И разве я не чувствовал своей мысли, твердой, светлой, точно выкованной из стали и безусловно мне послушной? Словно остро отточенная рапира, она извивалась, жалила, кусала, разделяла ткани событий; точно змея, бесшумно вползала в неизведанные и мрачные глубины, что навеки сокрыты от дневного света, а рукоять ее была в моей руке, железной руке искусного и опытного фехтовальщика. Как она была послушна, исполнительна и быстра, моя мысль, и как я любил ее, мою рабу, мою грозную силу, мое единственное сокровище!
…Он опять орет, и я не могу больше писать. Как ужасно, когда человек воет. Я слышал много страшных звуков, но этот всех страшнее, всех ужаснее. Он не похож ни на что другое, этот голос зверя, проходящий через гортань человека. Что-то свирепое и трусливое; свободное и жалкое до подлости. Рот кривится на сторону, мышцы лица напрягаются, как веревки, зубы по-собачьи оскаливаются, и из темного отверстия рта идет этот отвратительный, ревущий, свистящий, хохочущий, воющий звук…
Да. Да. Такова была моя мысль. Кстати: вы обратите, конечно, внимание на мой почерк, и я прошу вас не придавать значения тому, что он иногда дрожит и как будто меняется. Я давно уже не писал, события последнего времени и бессонница сильно ослабили меня, и вот рука иногда вздрагивает. Это и раньше случалось со мной.

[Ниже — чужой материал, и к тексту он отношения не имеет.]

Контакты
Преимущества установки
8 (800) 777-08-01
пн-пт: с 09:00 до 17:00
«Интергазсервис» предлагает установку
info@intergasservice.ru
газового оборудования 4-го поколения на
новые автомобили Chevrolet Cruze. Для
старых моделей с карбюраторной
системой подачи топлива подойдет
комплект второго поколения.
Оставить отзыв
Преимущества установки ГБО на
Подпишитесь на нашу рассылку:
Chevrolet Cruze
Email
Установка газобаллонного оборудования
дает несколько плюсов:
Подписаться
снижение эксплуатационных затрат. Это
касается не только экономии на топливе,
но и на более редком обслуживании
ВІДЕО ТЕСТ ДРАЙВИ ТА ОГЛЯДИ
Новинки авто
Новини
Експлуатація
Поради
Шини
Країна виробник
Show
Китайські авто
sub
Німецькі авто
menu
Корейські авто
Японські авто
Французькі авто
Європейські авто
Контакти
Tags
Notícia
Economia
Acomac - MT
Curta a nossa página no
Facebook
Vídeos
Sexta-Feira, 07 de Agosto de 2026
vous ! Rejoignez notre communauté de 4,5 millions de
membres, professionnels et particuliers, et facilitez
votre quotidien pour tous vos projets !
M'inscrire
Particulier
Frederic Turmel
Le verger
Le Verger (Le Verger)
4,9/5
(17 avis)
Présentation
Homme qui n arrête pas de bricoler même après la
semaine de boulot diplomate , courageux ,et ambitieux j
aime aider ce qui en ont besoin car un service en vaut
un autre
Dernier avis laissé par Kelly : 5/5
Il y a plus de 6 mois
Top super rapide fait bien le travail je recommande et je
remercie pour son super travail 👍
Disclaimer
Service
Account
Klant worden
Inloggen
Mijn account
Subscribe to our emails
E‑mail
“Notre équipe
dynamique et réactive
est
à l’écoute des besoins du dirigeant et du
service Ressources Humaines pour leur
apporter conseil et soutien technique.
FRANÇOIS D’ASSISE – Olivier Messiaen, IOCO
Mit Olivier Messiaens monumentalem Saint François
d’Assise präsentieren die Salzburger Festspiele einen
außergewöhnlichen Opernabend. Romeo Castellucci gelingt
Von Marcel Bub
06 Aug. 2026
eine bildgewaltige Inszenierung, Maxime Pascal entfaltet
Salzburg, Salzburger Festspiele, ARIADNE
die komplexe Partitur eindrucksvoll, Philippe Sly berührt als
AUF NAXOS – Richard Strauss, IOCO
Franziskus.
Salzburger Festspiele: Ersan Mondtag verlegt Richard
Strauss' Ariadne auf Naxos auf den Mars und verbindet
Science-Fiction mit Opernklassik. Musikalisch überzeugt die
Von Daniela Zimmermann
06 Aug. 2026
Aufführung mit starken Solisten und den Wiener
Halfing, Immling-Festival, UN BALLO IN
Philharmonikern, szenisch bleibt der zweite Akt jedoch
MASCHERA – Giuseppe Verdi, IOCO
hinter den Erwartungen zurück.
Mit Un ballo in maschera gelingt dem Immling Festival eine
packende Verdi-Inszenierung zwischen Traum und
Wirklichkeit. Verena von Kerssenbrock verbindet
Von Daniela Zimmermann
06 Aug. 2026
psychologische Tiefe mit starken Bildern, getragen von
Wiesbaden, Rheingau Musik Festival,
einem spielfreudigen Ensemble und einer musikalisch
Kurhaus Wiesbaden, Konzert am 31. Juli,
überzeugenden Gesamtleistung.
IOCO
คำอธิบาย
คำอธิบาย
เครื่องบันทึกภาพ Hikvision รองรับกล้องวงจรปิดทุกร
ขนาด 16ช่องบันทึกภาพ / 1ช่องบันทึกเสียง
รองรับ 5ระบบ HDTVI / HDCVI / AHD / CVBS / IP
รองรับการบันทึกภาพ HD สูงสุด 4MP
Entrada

Теперь вы понимаете, что это за страшный припадок случился со мною на вечере у Каргановых. Это был мой первый опыт, удавшийся даже сверх ожиданий. Точно уже все заранее знали, что так это со мной и будет, точно внезапное сумасшествие вполне здорового человека в их глазах кажется чем-то естественным, таким, чего можно всегда ожидать. Никто не удивился, и все наперебой расцвечивали мою игру игрой собственной фантазии, — у редкого гастролера подбирается такая прекрасная труппа, как эти наивные, глупые и доверчивые люди. Рассказывали они вам, как я был бледен и страшен? Как холодный, — да, именно холодный пот покрывал мое чело? Каким безумным огнем горели мои черные глаза? Когда они передавали мне все эти свои наблюдения, я был с виду мрачен и подавлен, а вся душа моя трепетала от гордости, счастья и насмешки.
Татьяны Николаевны и ее мужа на вечере не было, — не знаю, обратили ли вы на это внимание. И это не было случайностью: я боялся запугать ее, или, еще хуже, внушить ей подозрение. Если существовал человек, который мог проникнуть в мою игру, так это только она.
И вообще тут ничего не было случайного. Наоборот, каждая мелочь, самая ничтожная, была строго продумана. Момент припадка — за ужином — я выбрал потому, что все будут в сборе и будут несколько возбуждены вином. Сел я у края стола, подальше от канделябров со свечами, так как вовсе не хотел устроить пожара или обжечь себе нос. Рядом с собою я посадил Павла Петровича Поспелова, эту жирную свинью, которой мне давно хотелось сделать какую-нибудь неприятность. Особенно противен он, когда ест. Когда первый раз я увидел его за этим занятием, мне пришло в голову, что еда есть дело безнравственное. Тут все это приходилось кстати. И, наверное, ни одна душа не заметила, что тарелка, разлетевшаяся под моим кулаком, была сверху покрыта салфеткой, чтобы не порезать руки.